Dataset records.
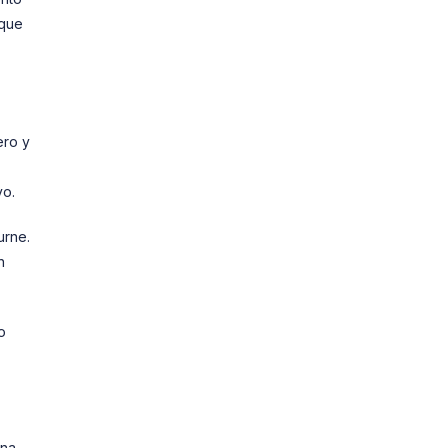
nque
ero y
vo.
urne.
n
o
ena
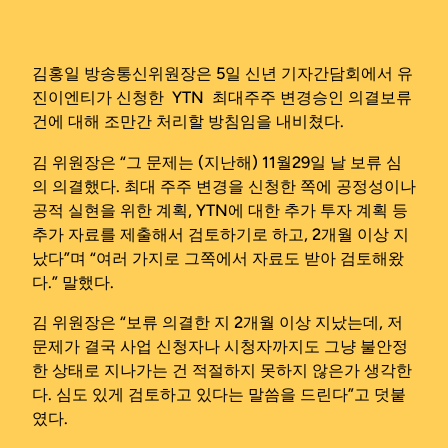
김홍일 방송통신위원장은 5일 신년 기자간담회에서 유
진이엔티가 신청한 YTN 최대주주 변경승인 의결보류
건에 대해 조만간 처리할 방침임을 내비쳤다.
김 위원장은 “그 문제는 (지난해) 11월29일 날 보류 심
의 의결했다. 최대 주주 변경을 신청한 쪽에 공정성이나
공적 실현을 위한 계획, YTN에 대한 추가 투자 계획 등
추가 자료를 제출해서 검토하기로 하고, 2개월 이상 지
났다”며 “여러 가지로 그쪽에서 자료도 받아 검토해왔
다.” 말했다.
김 위원장은 “보류 의결한 지 2개월 이상 지났는데, 저
문제가 결국 사업 신청자나 시청자까지도 그냥 불안정
한 상태로 지나가는 건 적절하지 못하지 않은가 생각한
다. 심도 있게 검토하고 있다는 말씀을 드린다”고 덧붙
였다.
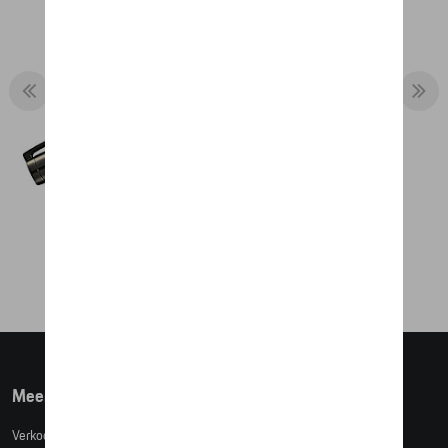
BALPEN CAYMAN
€ 10,16
Meer info
Verkoopsvoorwaarden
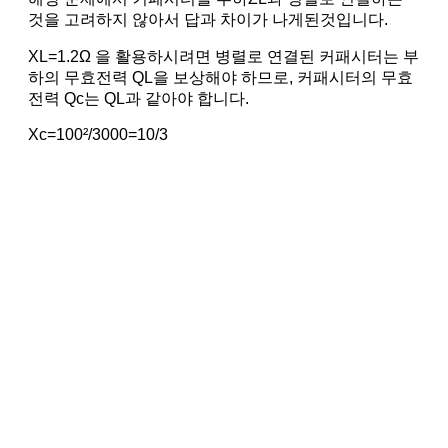
것을 고려하지 않아서 답과 차이가 나게된것입니다.
XL=1.2Ω 을 활용하시려면 병렬로 연결된 커패시터는 부
하의 무효전력 QL을 보상해야 하므로, 커패시터의 무효
전력 Qc는 QL과 같아야 합니다.
Xc=100²/3000=10/3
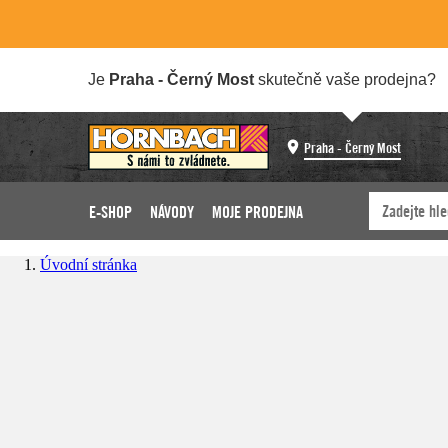
Je
Praha - Černý Most
skutečně vaše prodejna?
Praha - Černý Most
E-SHOP
NÁVODY
MOJE PRODEJNA
Úvodní stránka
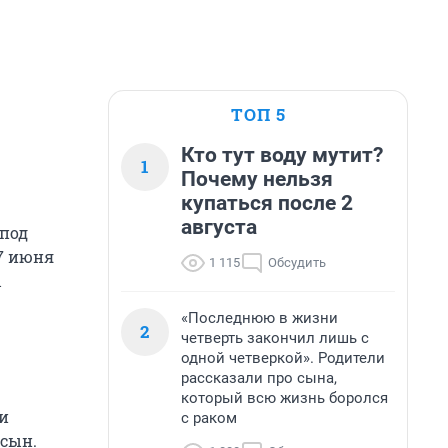
ТОП 5
Кто тут воду мутит?
1
Почему нельзя
купаться после 2
августа
 под
17 июня
1 115
Обсудить
ы
«Последнюю в жизни
2
четверть закончил лишь с
одной четверкой». Родители
рассказали про сына,
который всю жизнь боролся
 и
с раком
 сын.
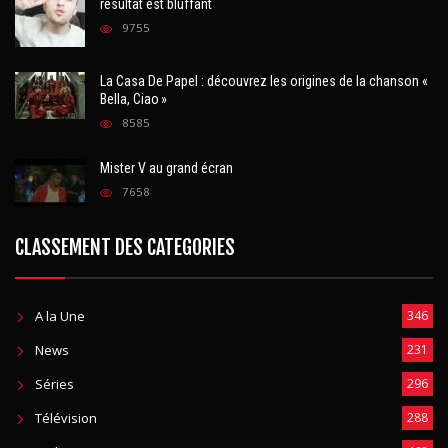
résultat est bluffant
9755
La Casa De Papel : découvrez les origines de la chanson «
Bella, Ciao »
8585
Mister V au grand écran
7658
CLASSEMENT DES CATEGORIES
A la Une
346
News
231
Séries
296
Télévision
288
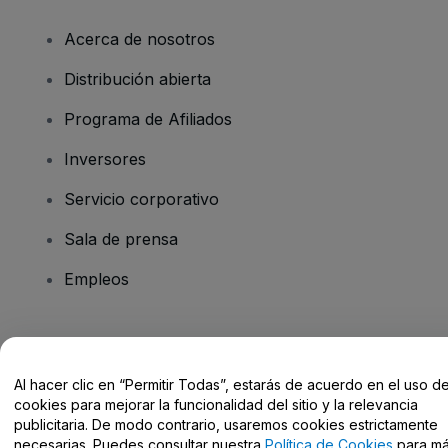
Acerca de nosotros
Distribución abierta
Programa de Afiliados
Inversores
Servicio corporativo
Sala de prensa
Empleos
¿Tienes alguna pregunta?
Al hacer clic en “Permitir Todas”, estarás de acuerdo en el uso d
Centro de Ayuda / Contacto
cookies para mejorar la funcionalidad del sitio y la relevancia
publicitaria. De modo contrario, usaremos cookies estrictamente
necesarias. Puedes consultar nuestra
Política de Cookies
para m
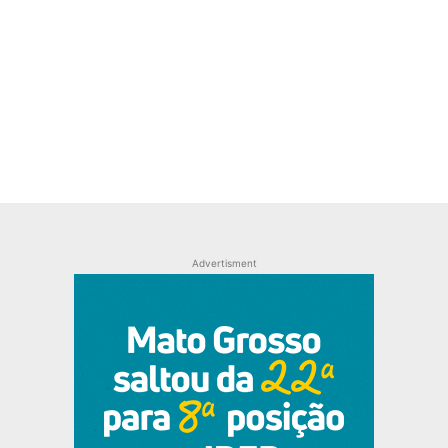
Advertisment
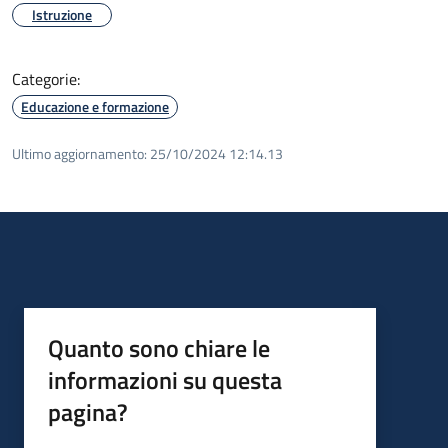
Istruzione
Categorie:
Educazione e formazione
Ultimo aggiornamento:
25/10/2024 12:14.13
Quanto sono chiare le
informazioni su questa
pagina?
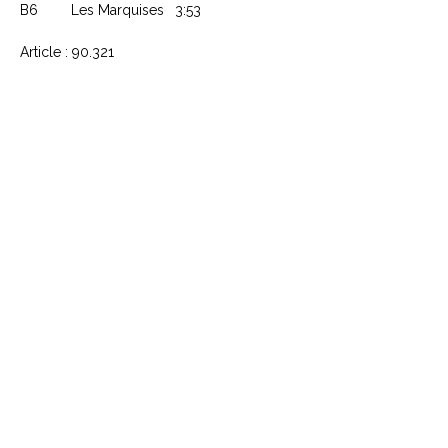
B6
Les Marquises
3:53
Article : 90.321
CONTACTEZ NOUS
Explorez le Passé, Vibrez au
Présent
À PROPOS DE VINYLES & VINTAGE
Explorez notre sélection unique de vinyles,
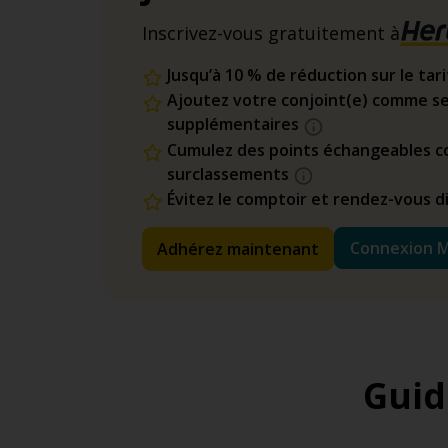
Inscrivez-vous gratuitement à
Jusqu’à 10 % de réduction sur le tar
Ajoutez votre conjoint(e) comme se
supplémentaires
Cumulez des points échangeables co
surclassements
Évitez le comptoir et rendez-vous 
Connexion 
Adhérez maintenant
Guid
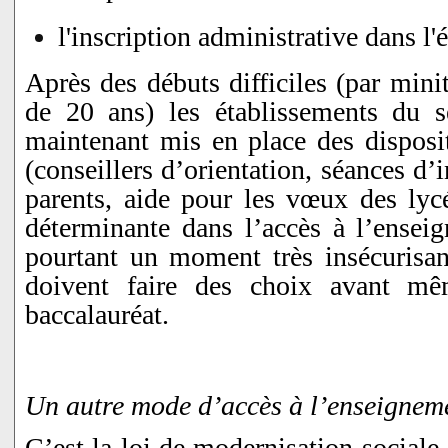
l'inscription administrative dans l'
Après des débuts difficiles (par mini
de 20 ans) les établissements du s
maintenant mis en place des disposit
(conseillers d’orientation, séances d
parents, aide pour les vœux des lycé
déterminante dans l’accès à l’enseig
pourtant un moment très insécurisan
doivent faire des choix avant mê
baccalauréat.
Un autre mode d’accès à l’enseigneme
C’est la loi de modernisation sociale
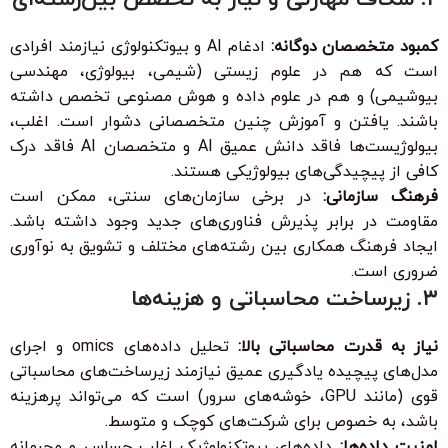
کمبود متخصصان دوگانه:
ادغام AI و بیوتکنولوژی نیازمند افرادی
است که هم در علوم زیستی (شیمی، بیولوژی، مهندسی
بیوشیمی) و هم در علوم داده و هوش مصنوعی تخصص داشته
باشند. یافتن و آموزش چنین متخصصانی دشوار است. اغلب،
بیولوژیست‌ها فاقد دانش عمیق AI و متخصصان AI فاقد درک
کافی از پیچیدگی‌های بیولوژیکی هستند.
فرهنگ سازمانی:
در برخی سازمان‌های سنتی، ممکن است
مقاومت در برابر پذیرش فناوری‌های جدید وجود داشته باشد.
ایجاد فرهنگ همکاری بین رشته‌های مختلف و تشویق به نوآوری
ضروری است.
۳. زیرساخت محاسباتی و هزینه‌ها
نیاز به قدرت محاسباتی بالا:
تحلیل داده‌های omics و اجرای
مدل‌های پیچیده یادگیری عمیق نیازمند زیرساخت‌های محاسباتی
قوی (مانند GPU، خوشه‌های سرور) است که می‌تواند پرهزینه
باشد، به خصوص برای شرکت‌های کوچک و متوسط.
امنیت داده‌ها:
داده‌های بیوتکنولوژیک اغلب حساس و محرمانه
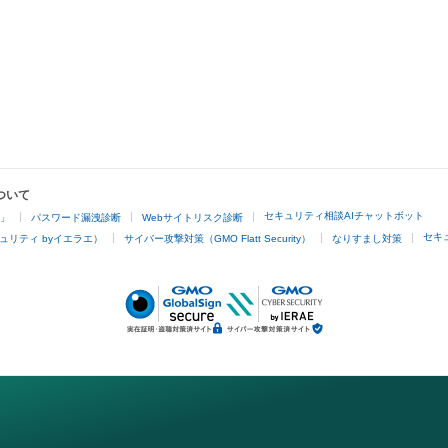
ついて
セキュリティ相談AIチャットボット
4」
パスワード漏洩診断
Webサイトリスク診断
セキ
ュリティ byイエラエ）
サイバー攻撃対策（GMO Flatt Security）
なりすまし対策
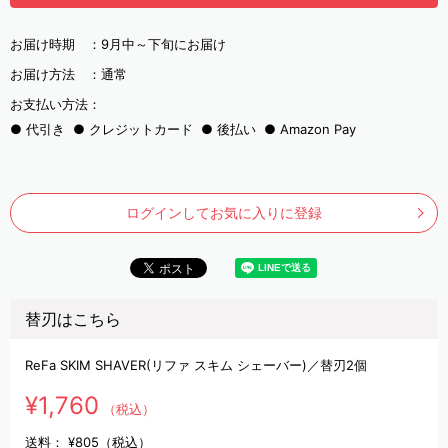
お届け時期 ：
9月中～下旬にお届け
お届け方法 ：
通常
お支払い方法：
代引き
クレジットカード
後払い
Amazon Pay
ログインしてお気に入りに登録
替刃はこちら
ReFa SKIM SHAVER(リファ スキム シェーバー)／替刃2個
¥1,760
（税込）
送料：
¥805（税込）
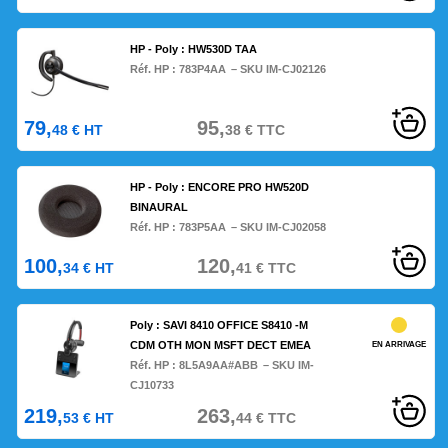
HP - Poly : HW530D TAA
Réf. HP :
783P4AA
– SKU IM-CJ02126
79,
95,
48
€
HT
38
€
TTC
HP - Poly : ENCORE PRO HW520D
BINAURAL
Réf. HP :
783P5AA
– SKU IM-CJ02058
100,
120,
34
€
HT
41
€
TTC
Poly : SAVI 8410 OFFICE S8410 -M
CDM OTH MON MSFT DECT EMEA
EN ARRIVAGE
Réf. HP :
8L5A9AA#ABB
– SKU IM-
CJ10733
219,
263,
53
€
HT
44
€
TTC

PROBLEM STATEMENT. Check each line of the records above for the word "نیازمند", then give the number of lines that have it, with no other words.

WRITTEN RESPONSE. 2